L’assouplissement des modalités d’octroi de la licence a en effet permis à toutes les personnes désireuses de se lancer dans ce secteur d’activité, naguère plus encadré, de le faire sans aucune contrainte, à partir du moment où elles disposent des capacités intellectuelles, morales et financières adaptées.
« Dispensés des obligations antérieures, les acteurs étrangers s’engouffrent dans la brèche »

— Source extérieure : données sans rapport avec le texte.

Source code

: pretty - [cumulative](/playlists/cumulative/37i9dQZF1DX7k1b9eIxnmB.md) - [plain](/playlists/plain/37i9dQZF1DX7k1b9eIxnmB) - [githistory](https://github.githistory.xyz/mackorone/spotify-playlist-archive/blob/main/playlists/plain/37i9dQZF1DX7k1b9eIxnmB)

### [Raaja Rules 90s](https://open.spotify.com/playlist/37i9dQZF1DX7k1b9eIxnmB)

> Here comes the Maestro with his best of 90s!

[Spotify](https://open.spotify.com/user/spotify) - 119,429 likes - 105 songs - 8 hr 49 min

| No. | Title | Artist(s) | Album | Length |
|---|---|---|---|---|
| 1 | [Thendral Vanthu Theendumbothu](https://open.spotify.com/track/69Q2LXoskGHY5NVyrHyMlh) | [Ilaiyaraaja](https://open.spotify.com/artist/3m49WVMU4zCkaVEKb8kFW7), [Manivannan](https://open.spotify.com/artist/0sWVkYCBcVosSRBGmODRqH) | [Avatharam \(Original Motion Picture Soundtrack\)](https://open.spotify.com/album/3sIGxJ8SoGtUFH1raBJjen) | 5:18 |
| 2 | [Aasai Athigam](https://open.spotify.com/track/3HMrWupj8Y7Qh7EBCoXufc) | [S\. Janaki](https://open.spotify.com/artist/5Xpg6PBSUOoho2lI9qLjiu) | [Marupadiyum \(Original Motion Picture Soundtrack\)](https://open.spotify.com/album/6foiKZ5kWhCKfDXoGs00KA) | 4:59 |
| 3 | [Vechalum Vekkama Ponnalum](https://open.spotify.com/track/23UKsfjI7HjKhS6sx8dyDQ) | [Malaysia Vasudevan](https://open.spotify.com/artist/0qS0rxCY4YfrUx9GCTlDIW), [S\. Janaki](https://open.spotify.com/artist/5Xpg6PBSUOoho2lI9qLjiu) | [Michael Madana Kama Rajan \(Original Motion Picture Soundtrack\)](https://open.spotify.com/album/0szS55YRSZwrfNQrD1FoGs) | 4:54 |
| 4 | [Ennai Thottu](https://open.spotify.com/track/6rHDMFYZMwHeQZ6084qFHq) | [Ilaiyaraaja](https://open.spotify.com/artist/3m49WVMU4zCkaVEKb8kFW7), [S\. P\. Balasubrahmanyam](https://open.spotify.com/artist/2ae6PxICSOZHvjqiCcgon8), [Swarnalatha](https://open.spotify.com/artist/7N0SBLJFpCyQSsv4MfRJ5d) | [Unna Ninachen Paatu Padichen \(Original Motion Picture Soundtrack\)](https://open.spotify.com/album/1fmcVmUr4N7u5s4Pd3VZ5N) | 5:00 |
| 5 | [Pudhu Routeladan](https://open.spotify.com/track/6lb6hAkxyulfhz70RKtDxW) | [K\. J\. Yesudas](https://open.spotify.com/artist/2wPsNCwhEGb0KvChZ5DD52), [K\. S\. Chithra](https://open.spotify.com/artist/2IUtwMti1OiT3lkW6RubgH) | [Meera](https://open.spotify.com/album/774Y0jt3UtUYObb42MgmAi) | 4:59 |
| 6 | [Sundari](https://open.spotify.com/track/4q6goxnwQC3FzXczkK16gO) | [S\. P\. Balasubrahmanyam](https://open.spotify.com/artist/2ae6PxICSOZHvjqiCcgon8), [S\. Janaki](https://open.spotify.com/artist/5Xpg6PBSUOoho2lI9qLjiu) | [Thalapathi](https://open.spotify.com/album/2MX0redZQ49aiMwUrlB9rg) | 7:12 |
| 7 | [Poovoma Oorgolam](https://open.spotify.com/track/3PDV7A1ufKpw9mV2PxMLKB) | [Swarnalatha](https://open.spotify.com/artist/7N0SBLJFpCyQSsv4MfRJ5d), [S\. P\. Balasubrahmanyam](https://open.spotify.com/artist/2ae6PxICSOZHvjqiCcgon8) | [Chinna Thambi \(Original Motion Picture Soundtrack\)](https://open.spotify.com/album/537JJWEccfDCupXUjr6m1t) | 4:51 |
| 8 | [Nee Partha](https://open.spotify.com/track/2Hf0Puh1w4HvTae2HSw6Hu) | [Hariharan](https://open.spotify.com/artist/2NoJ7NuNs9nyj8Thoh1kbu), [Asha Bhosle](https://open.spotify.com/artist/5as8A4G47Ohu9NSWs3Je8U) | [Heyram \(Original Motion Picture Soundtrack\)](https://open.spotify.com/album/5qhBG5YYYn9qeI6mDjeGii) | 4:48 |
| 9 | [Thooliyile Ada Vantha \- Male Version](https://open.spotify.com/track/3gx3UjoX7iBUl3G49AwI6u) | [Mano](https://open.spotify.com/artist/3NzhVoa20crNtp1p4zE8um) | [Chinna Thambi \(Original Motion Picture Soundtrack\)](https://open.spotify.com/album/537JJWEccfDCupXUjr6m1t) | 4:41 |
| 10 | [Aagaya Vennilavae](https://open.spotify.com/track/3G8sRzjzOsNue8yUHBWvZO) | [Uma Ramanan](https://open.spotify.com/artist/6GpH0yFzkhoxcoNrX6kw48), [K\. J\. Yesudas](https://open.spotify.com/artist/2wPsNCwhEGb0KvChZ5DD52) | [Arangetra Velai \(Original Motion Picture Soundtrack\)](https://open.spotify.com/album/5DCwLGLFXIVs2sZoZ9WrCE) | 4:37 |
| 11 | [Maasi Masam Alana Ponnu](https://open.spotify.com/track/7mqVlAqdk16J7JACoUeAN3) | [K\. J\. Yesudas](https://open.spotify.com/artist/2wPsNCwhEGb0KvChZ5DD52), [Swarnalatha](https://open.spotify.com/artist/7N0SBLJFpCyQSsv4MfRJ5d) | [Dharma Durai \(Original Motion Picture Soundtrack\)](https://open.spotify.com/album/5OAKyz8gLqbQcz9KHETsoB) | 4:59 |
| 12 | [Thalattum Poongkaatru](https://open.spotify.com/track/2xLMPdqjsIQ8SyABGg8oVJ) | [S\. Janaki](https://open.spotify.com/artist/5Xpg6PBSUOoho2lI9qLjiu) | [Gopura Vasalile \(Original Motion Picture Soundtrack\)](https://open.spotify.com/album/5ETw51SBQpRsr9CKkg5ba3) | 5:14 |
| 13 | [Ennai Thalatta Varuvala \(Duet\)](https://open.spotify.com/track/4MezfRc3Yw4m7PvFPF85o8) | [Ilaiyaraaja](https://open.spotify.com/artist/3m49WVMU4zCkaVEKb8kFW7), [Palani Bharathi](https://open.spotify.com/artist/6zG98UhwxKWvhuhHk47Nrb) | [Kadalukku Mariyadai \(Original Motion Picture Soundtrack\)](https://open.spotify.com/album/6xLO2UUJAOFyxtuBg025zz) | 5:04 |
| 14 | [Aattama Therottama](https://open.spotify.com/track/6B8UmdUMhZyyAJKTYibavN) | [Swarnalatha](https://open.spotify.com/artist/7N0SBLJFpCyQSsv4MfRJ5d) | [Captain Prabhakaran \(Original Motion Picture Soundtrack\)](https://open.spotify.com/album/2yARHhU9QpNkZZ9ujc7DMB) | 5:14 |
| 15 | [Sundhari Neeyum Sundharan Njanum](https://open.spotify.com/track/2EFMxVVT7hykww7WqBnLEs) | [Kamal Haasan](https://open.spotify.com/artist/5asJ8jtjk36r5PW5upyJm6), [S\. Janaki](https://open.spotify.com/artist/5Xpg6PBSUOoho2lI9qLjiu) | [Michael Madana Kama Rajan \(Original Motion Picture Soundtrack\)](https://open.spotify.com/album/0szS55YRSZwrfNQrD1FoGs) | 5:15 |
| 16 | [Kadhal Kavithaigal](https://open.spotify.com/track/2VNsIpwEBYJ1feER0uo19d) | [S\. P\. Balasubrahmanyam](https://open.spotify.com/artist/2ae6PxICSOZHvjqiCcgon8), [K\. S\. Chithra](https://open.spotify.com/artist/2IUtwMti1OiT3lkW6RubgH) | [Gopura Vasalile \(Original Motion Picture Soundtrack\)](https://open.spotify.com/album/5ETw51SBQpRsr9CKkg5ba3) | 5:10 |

En effet, les candidats au métier d’agent de voyages sont désormais non seulement dispensés de présenter des aptitudes particulières, un diplôme spécialisé ou des garanties financières, mais également de toute obligation d’exclusivité, ce qui leur permet d’opérer dans le même temps dans d’autres secteurs d’activité que le tourisme grâce à la création d’une nouvelle licence de « distributeur de voyages ».
Sollicité par Médias24, Fouzi Zemrani, ex-président de la FNAVM (Fédération nationale des agents de voyages du Maroc), a tenu à préciser que l’évolution récente de la loi 11-16 régissant la profession d’agent de voyages a attiré de nombreux opérateurs étrangers qui, jusqu’en 1996, n’avaient pas le droit d’exercer sur le territoire sans être dûment assistés du concours d’entités marocaines, physiques ou morales, titulaires d’une licence A ou B pour organiser des circuits, excursions et autres manifestations artistiques.
« Un nombre croissant de plateformes accaparent la clientèle étrangère »
Si depuis 1996, la loi 31-96 avait abandonné la gradation des licences A et B ainsi que la nécessaire marocanité du partenaire, elle avait imposé de créer au moins 5 emplois permanents et de réaliser 50% de son chiffre d’affaires en devises, obligations que la loi 11-16, adoptée en 2022, a abandonnées.
« Confrontés à un nombre croissant de plateformes étrangères qui accaparent la majorité des clients internationaux et coupent l’herbe sous le pied des opérateurs nationaux, avec une absence totale de garde-fous législatifs préjudiciable à leurs intérêts, la profession doit de surcroît gérer la concurrence déloyale de l’informel », rappelle Fouzi Zemrani qui regrette l’absence de levier public pour accompagner les agents de voyages dans leur marche inexorable vers la désintermédiation.
Et de conclure que lorsqu’on légifère pour actualiser une loi, l’objectif est d’améliorer le quotidien des acteurs de l’écosystème et non pas de valoriser les nouveaux venus au détriment des anciens qui avaient déjà dû survivre à la pire crise financière de leur histoire, à savoir la crise sanitaire du Covid-19.